INSTRUCTIONS FOR THE TASK
Using the listing below, set down each line from the line containing "X36174999Y-99500000D03*" through the line containing "X62125000Y-73510000D03*", both ends included, exactly and with nothing added.

RECORDS PROVIDED
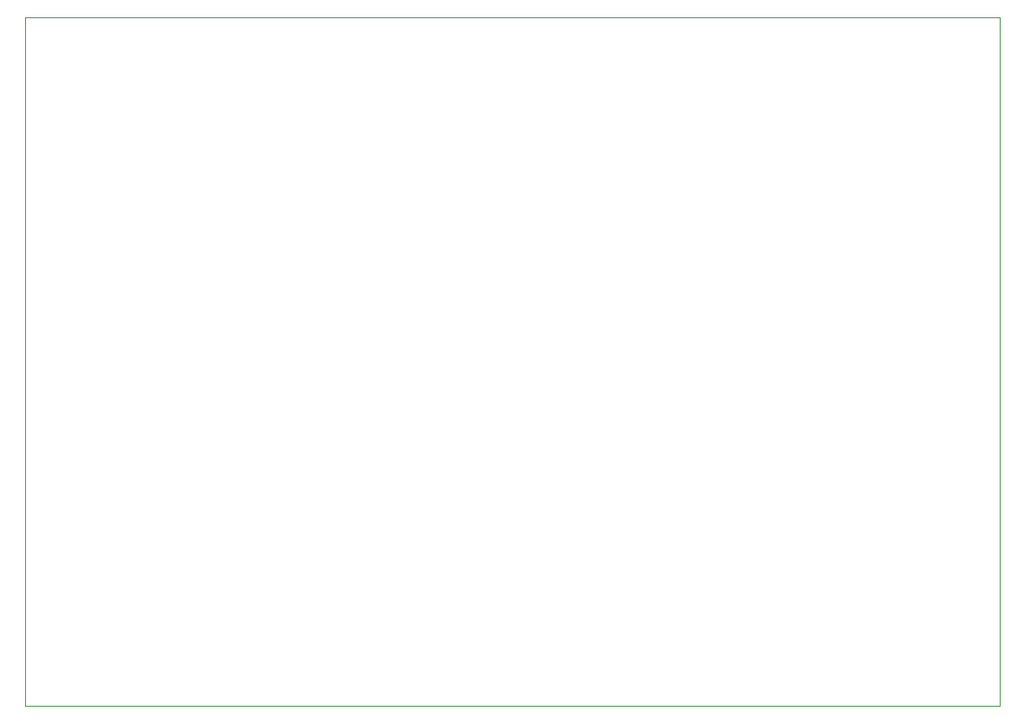
<source format=gbr>
%TF.GenerationSoftware,KiCad,Pcbnew,7.0.5-0*%
%TF.CreationDate,2023-06-24T13:37:05+02:00*%
%TF.ProjectId,spoje_pcb,73706f6a-655f-4706-9362-2e6b69636164,rev?*%
%TF.SameCoordinates,Original*%
%TF.FileFunction,Profile,NP*%
%FSLAX46Y46*%
G04 Gerber Fmt 4.6, Leading zero omitted, Abs format (unit mm)*
G04 Created by KiCad (PCBNEW 7.0.5-0) date 2023-06-24 13:37:05*
%MOMM*%
%LPD*%
G01*
G04 APERTURE LIST*
%TA.AperFunction,Profile*%
%ADD10C,0.100000*%
%TD*%
G04 APERTURE END LIST*
D10*
X95250000Y-48260000D02*
X190500000Y-48260000D01*
X190500000Y-115570000D01*
X95250000Y-115570000D01*
X95250000Y-48260000D01*
M02*

</source>
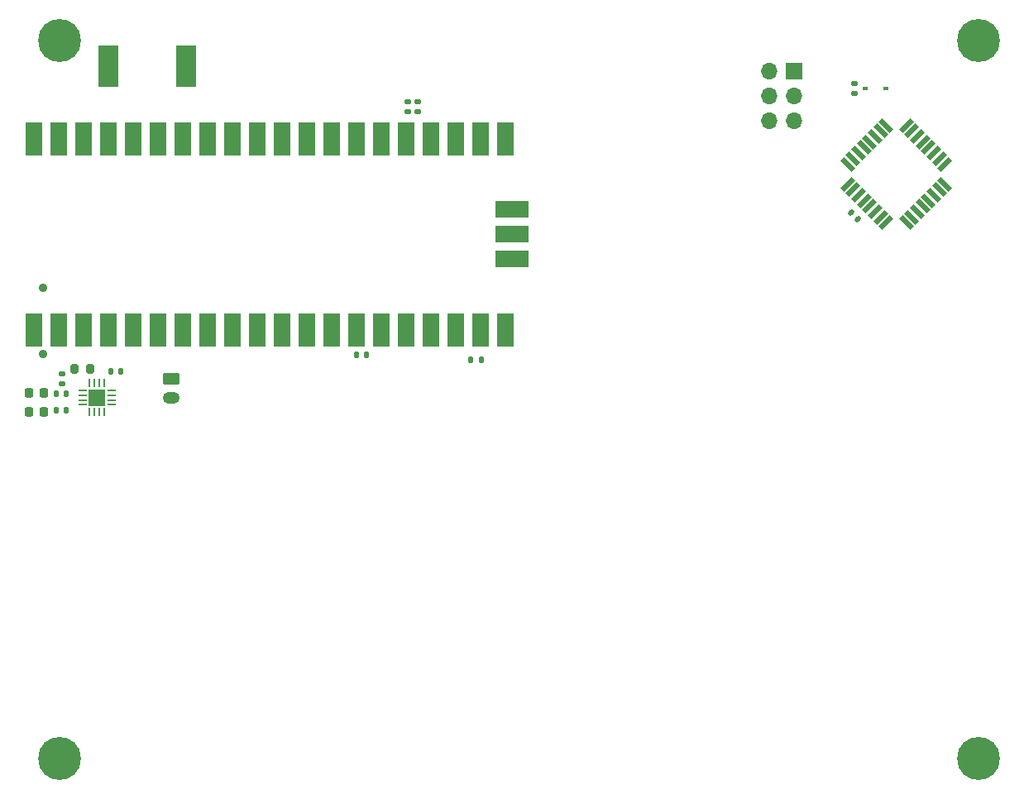
<source format=gbr>
%TF.GenerationSoftware,KiCad,Pcbnew,(6.0.0)*%
%TF.CreationDate,2022-10-15T12:08:06+11:00*%
%TF.ProjectId,c64pico,63363470-6963-46f2-9e6b-696361645f70,rev?*%
%TF.SameCoordinates,Original*%
%TF.FileFunction,Soldermask,Bot*%
%TF.FilePolarity,Negative*%
%FSLAX46Y46*%
G04 Gerber Fmt 4.6, Leading zero omitted, Abs format (unit mm)*
G04 Created by KiCad (PCBNEW (6.0.0)) date 2022-10-15 12:08:06*
%MOMM*%
%LPD*%
G01*
G04 APERTURE LIST*
G04 Aperture macros list*
%AMRoundRect*
0 Rectangle with rounded corners*
0 $1 Rounding radius*
0 $2 $3 $4 $5 $6 $7 $8 $9 X,Y pos of 4 corners*
0 Add a 4 corners polygon primitive as box body*
4,1,4,$2,$3,$4,$5,$6,$7,$8,$9,$2,$3,0*
0 Add four circle primitives for the rounded corners*
1,1,$1+$1,$2,$3*
1,1,$1+$1,$4,$5*
1,1,$1+$1,$6,$7*
1,1,$1+$1,$8,$9*
0 Add four rect primitives between the rounded corners*
20,1,$1+$1,$2,$3,$4,$5,0*
20,1,$1+$1,$4,$5,$6,$7,0*
20,1,$1+$1,$6,$7,$8,$9,0*
20,1,$1+$1,$8,$9,$2,$3,0*%
%AMRotRect*
0 Rectangle, with rotation*
0 The origin of the aperture is its center*
0 $1 length*
0 $2 width*
0 $3 Rotation angle, in degrees counterclockwise*
0 Add horizontal line*
21,1,$1,$2,0,0,$3*%
G04 Aperture macros list end*
%ADD10C,4.400000*%
%ADD11C,0.900000*%
%ADD12RoundRect,0.135000X-0.135000X-0.185000X0.135000X-0.185000X0.135000X0.185000X-0.135000X0.185000X0*%
%ADD13R,2.000000X4.200000*%
%ADD14RoundRect,0.250000X-0.625000X0.350000X-0.625000X-0.350000X0.625000X-0.350000X0.625000X0.350000X0*%
%ADD15O,1.750000X1.200000*%
%ADD16R,1.700000X1.700000*%
%ADD17O,1.700000X1.700000*%
%ADD18RoundRect,0.218750X-0.218750X-0.256250X0.218750X-0.256250X0.218750X0.256250X-0.218750X0.256250X0*%
%ADD19R,1.700000X3.500000*%
%ADD20R,3.500000X1.700000*%
%ADD21RoundRect,0.062500X0.350000X0.062500X-0.350000X0.062500X-0.350000X-0.062500X0.350000X-0.062500X0*%
%ADD22RoundRect,0.062500X0.062500X0.350000X-0.062500X0.350000X-0.062500X-0.350000X0.062500X-0.350000X0*%
%ADD23R,1.680000X1.680000*%
%ADD24R,0.600000X0.450000*%
%ADD25RoundRect,0.140000X0.170000X-0.140000X0.170000X0.140000X-0.170000X0.140000X-0.170000X-0.140000X0*%
%ADD26RoundRect,0.140000X-0.170000X0.140000X-0.170000X-0.140000X0.170000X-0.140000X0.170000X0.140000X0*%
%ADD27RoundRect,0.135000X0.135000X0.185000X-0.135000X0.185000X-0.135000X-0.185000X0.135000X-0.185000X0*%
%ADD28RoundRect,0.200000X-0.200000X-0.275000X0.200000X-0.275000X0.200000X0.275000X-0.200000X0.275000X0*%
%ADD29RoundRect,0.135000X-0.185000X0.135000X-0.185000X-0.135000X0.185000X-0.135000X0.185000X0.135000X0*%
%ADD30RoundRect,0.135000X0.185000X-0.135000X0.185000X0.135000X-0.185000X0.135000X-0.185000X-0.135000X0*%
%ADD31RotRect,1.600000X0.550000X45.000000*%
%ADD32RotRect,1.600000X0.550000X315.000000*%
%ADD33RoundRect,0.140000X0.219203X0.021213X0.021213X0.219203X-0.219203X-0.021213X-0.021213X-0.219203X0*%
G04 APERTURE END LIST*
D10*
%TO.C,H1*%
X39350000Y-63450000D03*
%TD*%
%TO.C,H3*%
X39350000Y-136950000D03*
%TD*%
%TO.C,H4*%
X133350000Y-136950000D03*
%TD*%
D11*
%TO.C,SW71*%
X37600000Y-95550000D03*
X37600000Y-88750000D03*
%TD*%
D10*
%TO.C,H2*%
X133350000Y-63450000D03*
%TD*%
D12*
%TO.C,R3*%
X38940000Y-99650000D03*
X39960000Y-99650000D03*
%TD*%
D13*
%TO.C,LS1*%
X44300000Y-66050000D03*
X52300000Y-66050000D03*
%TD*%
D14*
%TO.C,BT1*%
X50750000Y-98050000D03*
D15*
X50750000Y-100050000D03*
%TD*%
D16*
%TO.C,J3*%
X114525001Y-66625000D03*
D17*
X111985001Y-66625000D03*
X114525001Y-69165000D03*
X111985001Y-69165000D03*
X114525001Y-71705000D03*
X111985001Y-71705000D03*
%TD*%
D18*
%TO.C,D1*%
X36174999Y-99500000D03*
X37749999Y-99500000D03*
%TD*%
D19*
%TO.C,U3*%
X36725000Y-73510000D03*
X39265000Y-73510000D03*
X41805000Y-73510000D03*
X44345000Y-73510000D03*
X46885000Y-73510000D03*
X49425000Y-73510000D03*
X51965000Y-73510000D03*
X54505000Y-73510000D03*
X57045000Y-73510000D03*
X59585000Y-73510000D03*
X62125000Y-73510000D03*
X64665000Y-73510000D03*
X67205000Y-73510000D03*
X69745000Y-73510000D03*
X72285000Y-73510000D03*
X74825000Y-73510000D03*
X77365000Y-73510000D03*
X79905000Y-73510000D03*
X82445000Y-73510000D03*
X84985000Y-73510000D03*
X84985000Y-93090000D03*
X82445000Y-93090000D03*
X79905000Y-93090000D03*
X77365000Y-93090000D03*
X74825000Y-93090000D03*
X72285000Y-93090000D03*
X69745000Y-93090000D03*
X67205000Y-93090000D03*
X64665000Y-93090000D03*
X62125000Y-93090000D03*
X59585000Y-93090000D03*
X57045000Y-93090000D03*
X54505000Y-93090000D03*
X51965000Y-93090000D03*
X49425000Y-93090000D03*
X46885000Y-93090000D03*
X44345000Y-93090000D03*
X41805000Y-93090000D03*
X39265000Y-93090000D03*
X36725000Y-93090000D03*
D20*
X85655000Y-80760000D03*
X85655000Y-83300000D03*
X85655000Y-85840000D03*
%TD*%
D21*
%TO.C,U2*%
X44612500Y-99250000D03*
X44612500Y-99750000D03*
X44612500Y-100250000D03*
X44612500Y-100750000D03*
D22*
X43900000Y-101462500D03*
X43400000Y-101462500D03*
X42900000Y-101462500D03*
X42400000Y-101462500D03*
D21*
X41687500Y-100750000D03*
X41687500Y-100250000D03*
X41687500Y-99750000D03*
X41687500Y-99250000D03*
D22*
X42400000Y-98537500D03*
X42900000Y-98537500D03*
X43400000Y-98537500D03*
X43900000Y-98537500D03*
D23*
X43150000Y-100000000D03*
%TD*%
D24*
%TO.C,D3*%
X123900000Y-68350000D03*
X121800000Y-68350000D03*
%TD*%
D18*
%TO.C,D2*%
X36156786Y-101450000D03*
X37731786Y-101450000D03*
%TD*%
D25*
%TO.C,C1*%
X39600000Y-98580000D03*
X39600000Y-97620000D03*
%TD*%
D26*
%TO.C,C2*%
X75000000Y-69740000D03*
X75000000Y-70700000D03*
%TD*%
D27*
%TO.C,R2*%
X45610000Y-97350000D03*
X44590000Y-97350000D03*
%TD*%
D28*
%TO.C,R1*%
X40825000Y-97050000D03*
X42475000Y-97050000D03*
%TD*%
D29*
%TO.C,R5*%
X120650000Y-67840000D03*
X120650000Y-68860000D03*
%TD*%
D30*
%TO.C,R10*%
X76000000Y-70760000D03*
X76000000Y-69740000D03*
%TD*%
D27*
%TO.C,R12*%
X70760000Y-95600000D03*
X69740000Y-95600000D03*
%TD*%
D12*
%TO.C,R11*%
X81440000Y-96100000D03*
X82460000Y-96100000D03*
%TD*%
%TO.C,R4*%
X38940000Y-101300000D03*
X39960000Y-101300000D03*
%TD*%
D31*
%TO.C,U1*%
X123925116Y-82126966D03*
X123359431Y-81561280D03*
X122793745Y-80995595D03*
X122228060Y-80429910D03*
X121662374Y-79864224D03*
X121096689Y-79298539D03*
X120531004Y-78732853D03*
X119965318Y-78167168D03*
D32*
X119965318Y-76116558D03*
X120531004Y-75550873D03*
X121096689Y-74985187D03*
X121662374Y-74419502D03*
X122228060Y-73853816D03*
X122793745Y-73288131D03*
X123359431Y-72722446D03*
X123925116Y-72156760D03*
D31*
X125975726Y-72156760D03*
X126541411Y-72722446D03*
X127107097Y-73288131D03*
X127672782Y-73853816D03*
X128238468Y-74419502D03*
X128804153Y-74985187D03*
X129369838Y-75550873D03*
X129935524Y-76116558D03*
D32*
X129935524Y-78167168D03*
X129369838Y-78732853D03*
X128804153Y-79298539D03*
X128238468Y-79864224D03*
X127672782Y-80429910D03*
X127107097Y-80995595D03*
X126541411Y-81561280D03*
X125975726Y-82126966D03*
%TD*%
D33*
%TO.C,C3*%
X120989411Y-81739411D03*
X120310589Y-81060589D03*
%TD*%
M02*

</source>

EXERCISE OUTPUT
X36174999Y-99500000D03*
X37749999Y-99500000D03*
%TD*%
D19*
%TO.C,U3*%
X36725000Y-73510000D03*
X39265000Y-73510000D03*
X41805000Y-73510000D03*
X44345000Y-73510000D03*
X46885000Y-73510000D03*
X49425000Y-73510000D03*
X51965000Y-73510000D03*
X54505000Y-73510000D03*
X57045000Y-73510000D03*
X59585000Y-73510000D03*
X62125000Y-73510000D03*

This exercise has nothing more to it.